Haskell Parser sequencing not working

Question

I've been learning Haskell recently. I tried the code below in the book. But it does not work as expected.

p :: Parser (Char, Char)
    p = do x ← item
           item
           y ← item
           return (x , y)

the books says that:

>parse p "abcdef"
[ ((’a’, ’c’), "def") ]

But when I tried it, it was like:

*Main> pp "abcde"
[(([('a',"bcde")],[('a',"bcde")]),"abcde")]

---

The sequencing operator (+>>=) works but not the do notation. Why?
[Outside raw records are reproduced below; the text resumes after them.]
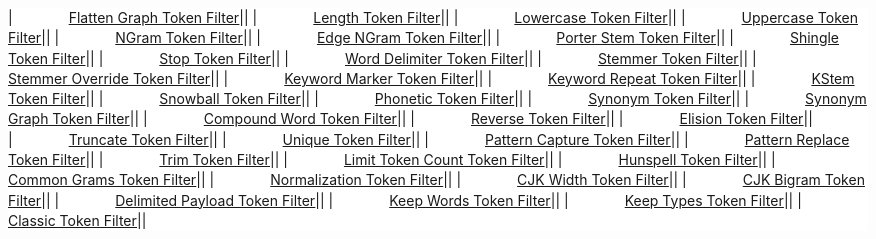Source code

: |&emsp;&emsp;&emsp;&emsp;[Flatten Graph Token Filter](Analysis/Token_Filters/Flatten_Graph_Token_Filter.md)||
|&emsp;&emsp;&emsp;&emsp;[Length Token Filter](Analysis/Token_Filters/Length_Token_Filter.md)||
|&emsp;&emsp;&emsp;&emsp;[Lowercase Token Filter](Analysis/Token_Filters/Lowercase_Token_Filter.md)||
|&emsp;&emsp;&emsp;&emsp;[Uppercase Token Filter](Analysis/Token_Filters/Uppercase_Token_Filter.md)||
|&emsp;&emsp;&emsp;&emsp;[NGram Token Filter](Analysis/Token_Filters/NGram_Token_Filter.md)||
|&emsp;&emsp;&emsp;&emsp;[Edge NGram Token Filter](Analysis/Token_Filters/Edge_NGram_Token_Filter.md)||
|&emsp;&emsp;&emsp;&emsp;[Porter Stem Token Filter](Analysis/Token_Filters/Porter_Stem_Token_Filter.md)||
|&emsp;&emsp;&emsp;&emsp;[Shingle Token Filter](Analysis/Token_Filters/Shingle_Token_Filter.md)||
|&emsp;&emsp;&emsp;&emsp;[Stop Token Filter](Analysis/Token_Filters/Stop_Token_Filter.md)||
|&emsp;&emsp;&emsp;&emsp;[Word Delimiter Token Filter](Analysis/Token_Filters/Word_Delimiter_Token_Filter.md)||
|&emsp;&emsp;&emsp;&emsp;[Stemmer Token Filter](Analysis/Token_Filters/Stemmer_Token_Filter.md)||
|&emsp;&emsp;&emsp;&emsp;[Stemmer Override Token Filter](Analysis/Token_Filters/Stemmer_Override_Token_Filter.md)||
|&emsp;&emsp;&emsp;&emsp;[Keyword Marker Token Filter](Analysis/Token_Filters/Keyword_Marker_Token_Filter.md)||
|&emsp;&emsp;&emsp;&emsp;[Keyword Repeat Token Filter](Analysis/Token_Filters/Keyword_Repeat_Token_Filter.md)||
|&emsp;&emsp;&emsp;&emsp;[KStem Token Filter](Analysis/Token_Filters/KStem_Token_Filter.md)||
|&emsp;&emsp;&emsp;&emsp;[Snowball Token Filter](Analysis/Token_Filters/Snowball_Token_Filter.md)||
|&emsp;&emsp;&emsp;&emsp;[Phonetic Token Filter](Analysis/Token_Filters/Phonetic_Token_Filter.md)||
|&emsp;&emsp;&emsp;&emsp;[Synonym Token Filter](Analysis/Token_Filters/Synonym_Token_Filter.md)||
|&emsp;&emsp;&emsp;&emsp;[Synonym Graph Token Filter](Analysis/Token_Filters/Synonym_Graph_Token_Filter.md)||
|&emsp;&emsp;&emsp;&emsp;[Compound Word Token Filter](Analysis/Token_Filters/Compound_Word_Token_Filter.md)||
|&emsp;&emsp;&emsp;&emsp;[Reverse Token Filter](Analysis/Token_Filters/Reverse_Token_Filter.md)||
|&emsp;&emsp;&emsp;&emsp;[Elision Token Filter](Analysis/Token_Filters/Elision_Token_Filter.md)||
|&emsp;&emsp;&emsp;&emsp;[Truncate Token Filter](Analysis/Token_Filters/Truncate_Token_Filter.md)||
|&emsp;&emsp;&emsp;&emsp;[Unique Token Filter](Analysis/Token_Filters/Unique_Token_Filter.md)||
|&emsp;&emsp;&emsp;&emsp;[Pattern Capture Token Filter](Analysis/Token_Filters/Pattern_Capture_Token_Filter.md)||
|&emsp;&emsp;&emsp;&emsp;[Pattern Replace Token Filter](Analysis/Token_Filters/Pattern_Replace_Token_Filter.md)||
|&emsp;&emsp;&emsp;&emsp;[Trim Token Filter](Analysis/Token_Filters/Trim_Token_Filter.md)||
|&emsp;&emsp;&emsp;&emsp;[Limit Token Count Token Filter](Analysis/Token_Filters/Limit_Token_Count_Token_Filter.md)||
|&emsp;&emsp;&emsp;&emsp;[Hunspell Token Filter](Analysis/Token_Filters/Hunspell_Token_Filter.md)||
|&emsp;&emsp;&emsp;&emsp;[Common Grams Token Filter](Analysis/Token_Filters/Common_Grams_Token_Filter.md)||
|&emsp;&emsp;&emsp;&emsp;[Normalization Token Filter](Analysis/Token_Filters/Normalization_Token_Filter.md)||
|&emsp;&emsp;&emsp;&emsp;[CJK Width Token Filter](Analysis/Token_Filters/CJK_Width_Token_Filter.md)||
|&emsp;&emsp;&emsp;&emsp;[CJK Bigram Token Filter](Analysis/Token_Filters/CJK_Bigram_Token_Filter.md)||
|&emsp;&emsp;&emsp;&emsp;[Delimited Payload Token Filter](Analysis/Token_Filters/Delimited_Payload_Token_Filter.md)||
|&emsp;&emsp;&emsp;&emsp;[Keep Words Token Filter](Analysis/Token_Filters/Keep_Words_Token_Filter.md)||
|&emsp;&emsp;&emsp;&emsp;[Keep Types Token Filter](Analysis/Token_Filters/Keep_Types_Token_Filter.md)||
|&emsp;&emsp;&emsp;&emsp;[Classic Token Filter](Analysis/Token_Filters/Classic_Token_Filter.md)||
Here is the complete code. GHCi 8.2.2

{-# OPTIONS_GHC -fno-warn-tabs #-}
type Parser a = String -> [(a, String)]

item :: Parser Char
item = \inp -> case inp of
        [] -> []
        (x:xs) -> [(x, xs)]


parse :: Parser a -> String -> [ (a, String) ]
parse p inp = p inp


return' :: a -> Parser a
return' v = \inp -> [(v,inp)]


(+>>=) :: Parser a -> (a -> Parser b) -> Parser b
p +>>= f = \inp -> case parse p inp of
                    [] -> []
                    [(v, out)] -> parse (f v) out


p :: Parser (Char, Char)
p = item +>>= \x -> 
    item +>>= \_ ->
    item +>>= \y ->
    return' (x,y)


pp = do  x <- item
         item
         y <- item
         return' (x,y)  --return (x,y) this won't work either

---

The output:

*Main> p "abcde"
[(('a','c'),"de")]
*Main> pp "abcde"
[(([('a',"bcde")],[('a',"bcde")]),"abcde")]

Where did I go wrong? How do I write function p with do notation?

Answer 1

To the compiler, your Parser type looks like this (not actual Haskell syntax):

type Parser a = ((->) String) α
 where α = [(a, String)]

So when you use >>= (which is under the hood invoked by the do syntax) with actions of this type, it takes on the signature

(>>=) :: ______m______ α -> (α -> ______m______ β) -> ______m______ β
(>>=) :: ((->) String) α -> (α -> ((->) String) β) -> ((->) String) β

i.e.

(>>=) :: Parser a -> ([(a,String)] -> Parser b) -> Parser b

which is not the same signature as (+>>=) – what you actually want is simply

(>>=)  :: __m___ a -> (a -> __m___ b) -> __m___ b
(+>>=) :: Parser a -> (a -> Parser b) -> Parser b

IOW, with >>= you don't actually use Parser as a monad, rather, Parser redirects you to another monad (the function aka Reader monad).

To actually get Parser to behave as a monad itself, with +>>='s semantics, you must make the compiler recognise it as an actual undecomposable entity. That means, you need newtype instead of type:

newtype Parser a = Parser (String -> [(a, String)])

item :: Parser Char
item = Parser $ \inp -> case inp of
        [] -> []
        (x:xs) -> [(x, xs)]


parse :: Parser a -> String -> [ (a, String) ]
parse (Parser p) inp = p inp


return' :: a -> Parser a
return' v = Parser $ \inp -> [(v,inp)]


(+>>=) :: Parser a -> (a -> Parser b) -> Parser b
Parser p +>>= f = Parser $ \inp -> case parse p inp of
                    [] -> []
                    [(v, out)] -> parse (f v) out


p :: Parser (Char, Char)
p = item +>>= \x -> 
    item +>>= \_ ->
    item +>>= \y ->
    return' (x,y)


pp = do  x <- item
         item
         y <- item
         return' (x,y)

Here, pp will now give a clear compile error Could not deduce Monad Parser from a use of do notation.... That shows the compiler is actually trying to do the right thing, but for it to actually work you still need to write out the instance declaration. It's easy since the operators are already there:

instance Functor Parser where
  fmap = liftM  -- makes use of the `Monad` instance below
instance Applicative Parser where
  pure = return'
  (<*>) = ap
instance Monad Parser where
  return = return'
  (>>=) = (+>>=)

That's a bit of a backwards definition though – you're using the strongest and most special interface (monad) for defining the more fundamental operation of the functor type classes. The preferred instantiation path is top-down:

newtype Parser a = Parser (String -> [(a,String)]
  deriving (Functor)

instance Applicative Parser where
  pure v = Parser $ \inp -> [(v,inp)]
  Parser pf <*> Parser px = Parser $
     \inp -> case pf inp of
        [] -> []
        [(f,out)] -> f <$> px out

instance Monad Parser where
  return = pure
  Parser p >>= f = ...